I have always heard that everything happens for a reason. Well, I for the life of me, can't figure out why the Lord seen fit to give me no family and to allow my life on earth to be a living hell.
Now don't get me wrong. I love the Lord with every fiber of my being but, I have had to literally crawl every step of the way to get to him and try and find just a little bit of peace.
When I was born, my dad was in Thailand. It was during the Vietnam war. When he came home, he was medically discharged. I still don't know the whole story behind that.
All I know is my dad left a normal man and was sent back to Ohio to a mental hospital and was never the same again. He would constantly lie to me and this is when I finally found him when I ran away from my mom at 13. He told me so many different stories and each story had him in a different branch of the services.
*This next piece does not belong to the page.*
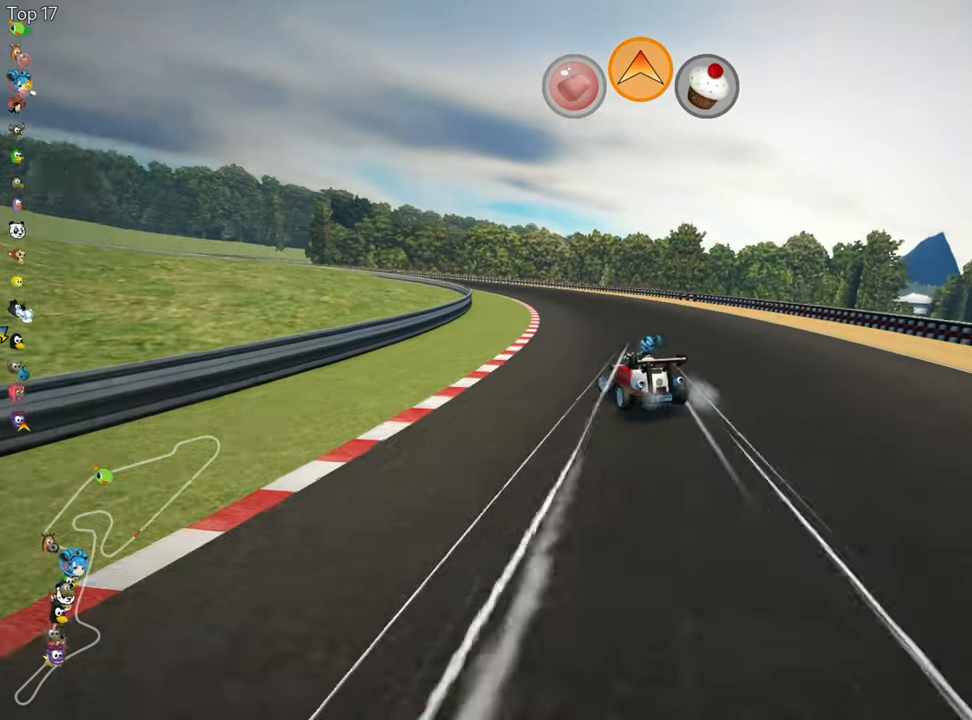
{"keys": ["skid", "up"], "events": []}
One day, he had been in the Army, the next he was in the Marines, once he was in the Air Force and he told me he had been shot down 7 times and was the only survivor twice.
He told me I had many brothers and sisters over there. He told me terrible things. And again, that's after I finally found him because I had ran away from my abusive mother.
I am not really in the mood tonight to go any further. Maybe tomorrow.
But, I feel this might be good for me.
I do know that all the lies, the abuse, the rejection, pain, fear, anger, and disgust I received from my parents have made it very hard to deal with life.
God has helped a great deal.
God bless anyone that might happen to read it.